__ENTRIES PROVIDED__:
—————

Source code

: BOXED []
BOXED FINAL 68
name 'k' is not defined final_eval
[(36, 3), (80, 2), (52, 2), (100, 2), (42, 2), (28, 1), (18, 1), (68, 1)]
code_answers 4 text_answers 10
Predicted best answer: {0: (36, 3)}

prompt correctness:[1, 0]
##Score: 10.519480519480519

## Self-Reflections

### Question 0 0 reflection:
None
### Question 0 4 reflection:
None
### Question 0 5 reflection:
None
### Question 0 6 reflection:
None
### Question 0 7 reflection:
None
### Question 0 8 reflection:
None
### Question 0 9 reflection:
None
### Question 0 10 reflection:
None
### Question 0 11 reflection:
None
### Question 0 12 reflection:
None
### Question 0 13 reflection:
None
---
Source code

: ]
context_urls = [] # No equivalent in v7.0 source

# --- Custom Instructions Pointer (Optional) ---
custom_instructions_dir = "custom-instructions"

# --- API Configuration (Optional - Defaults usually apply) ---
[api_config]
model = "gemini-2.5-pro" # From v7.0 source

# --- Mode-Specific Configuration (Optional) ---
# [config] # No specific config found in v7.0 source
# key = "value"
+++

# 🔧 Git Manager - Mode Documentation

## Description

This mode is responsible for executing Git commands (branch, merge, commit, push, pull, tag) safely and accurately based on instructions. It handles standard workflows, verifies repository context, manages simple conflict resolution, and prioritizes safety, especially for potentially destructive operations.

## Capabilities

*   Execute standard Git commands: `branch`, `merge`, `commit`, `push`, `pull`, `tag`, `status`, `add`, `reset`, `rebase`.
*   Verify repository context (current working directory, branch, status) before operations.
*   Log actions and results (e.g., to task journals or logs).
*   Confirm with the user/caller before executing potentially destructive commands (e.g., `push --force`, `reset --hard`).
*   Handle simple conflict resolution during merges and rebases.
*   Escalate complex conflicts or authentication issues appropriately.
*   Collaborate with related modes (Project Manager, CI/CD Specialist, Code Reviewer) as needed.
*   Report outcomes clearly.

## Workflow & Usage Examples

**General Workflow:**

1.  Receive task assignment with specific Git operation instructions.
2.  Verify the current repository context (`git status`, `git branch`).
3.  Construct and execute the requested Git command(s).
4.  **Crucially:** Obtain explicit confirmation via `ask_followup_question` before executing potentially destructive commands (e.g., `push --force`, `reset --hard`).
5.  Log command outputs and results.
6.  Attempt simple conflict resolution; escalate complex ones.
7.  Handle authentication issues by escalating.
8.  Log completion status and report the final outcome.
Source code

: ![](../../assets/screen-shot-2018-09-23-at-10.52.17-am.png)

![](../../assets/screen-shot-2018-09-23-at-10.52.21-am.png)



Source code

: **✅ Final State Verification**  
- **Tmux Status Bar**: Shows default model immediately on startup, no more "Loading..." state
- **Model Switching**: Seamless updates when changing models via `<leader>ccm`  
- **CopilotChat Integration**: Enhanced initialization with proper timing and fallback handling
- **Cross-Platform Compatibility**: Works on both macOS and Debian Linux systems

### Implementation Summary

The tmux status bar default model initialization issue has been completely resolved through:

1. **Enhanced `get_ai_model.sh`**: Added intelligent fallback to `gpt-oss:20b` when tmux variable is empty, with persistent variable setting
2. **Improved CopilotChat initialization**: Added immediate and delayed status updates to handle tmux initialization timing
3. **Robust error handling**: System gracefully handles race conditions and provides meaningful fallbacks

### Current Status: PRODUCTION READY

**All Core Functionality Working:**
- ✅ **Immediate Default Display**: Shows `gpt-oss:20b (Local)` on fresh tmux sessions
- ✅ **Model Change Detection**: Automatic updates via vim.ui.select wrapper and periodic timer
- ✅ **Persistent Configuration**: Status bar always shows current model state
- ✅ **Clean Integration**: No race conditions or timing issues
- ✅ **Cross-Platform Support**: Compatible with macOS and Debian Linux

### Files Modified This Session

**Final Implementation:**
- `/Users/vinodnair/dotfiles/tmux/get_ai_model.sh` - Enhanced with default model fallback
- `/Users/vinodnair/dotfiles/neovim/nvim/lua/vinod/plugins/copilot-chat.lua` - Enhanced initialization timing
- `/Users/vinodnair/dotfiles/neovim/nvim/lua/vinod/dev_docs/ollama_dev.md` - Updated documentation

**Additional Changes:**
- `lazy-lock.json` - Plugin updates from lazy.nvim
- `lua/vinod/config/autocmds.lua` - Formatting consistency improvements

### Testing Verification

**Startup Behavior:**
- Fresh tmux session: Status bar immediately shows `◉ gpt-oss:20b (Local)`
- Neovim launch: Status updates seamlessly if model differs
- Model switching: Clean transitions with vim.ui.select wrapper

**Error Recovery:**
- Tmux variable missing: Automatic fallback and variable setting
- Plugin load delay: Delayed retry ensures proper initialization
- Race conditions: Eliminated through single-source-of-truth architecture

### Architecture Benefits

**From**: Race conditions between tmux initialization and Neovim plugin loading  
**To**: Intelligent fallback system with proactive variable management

—————

__TASK INSTRUCTIONS__:
One stretch of the lines above is wanted, from the line that contains "merges and rebases." through the line that contains "persistent variable setting". Output it exactly.

__ANSWER AREA__:
*   Handle simple conflict resolution during merges and rebases.
*   Escalate complex conflicts or authentication issues appropriately.
*   Collaborate with related modes (Project Manager, CI/CD Specialist, Code Reviewer) as needed.
*   Report outcomes clearly.

## Workflow & Usage Examples

**General Workflow:**

1.  Receive task assignment with specific Git operation instructions.
2.  Verify the current repository context (`git status`, `git branch`).
3.  Construct and execute the requested Git command(s).
4.  **Crucially:** Obtain explicit confirmation via `ask_followup_question` before executing potentially destructive commands (e.g., `push --force`, `reset --hard`).
5.  Log command outputs and results.
6.  Attempt simple conflict resolution; escalate complex ones.
7.  Handle authentication issues by escalating.
8.  Log completion status and report the final outcome.
Source code

: ![](../../assets/screen-shot-2018-09-23-at-10.52.17-am.png)

![](../../assets/screen-shot-2018-09-23-at-10.52.21-am.png)



Source code

: **✅ Final State Verification**  
- **Tmux Status Bar**: Shows default model immediately on startup, no more "Loading..." state
- **Model Switching**: Seamless updates when changing models via `<leader>ccm`  
- **CopilotChat Integration**: Enhanced initialization with proper timing and fallback handling
- **Cross-Platform Compatibility**: Works on both macOS and Debian Linux systems

### Implementation Summary

The tmux status bar default model initialization issue has been completely resolved through:

1. **Enhanced `get_ai_model.sh`**: Added intelligent fallback to `gpt-oss:20b` when tmux variable is empty, with persistent variable setting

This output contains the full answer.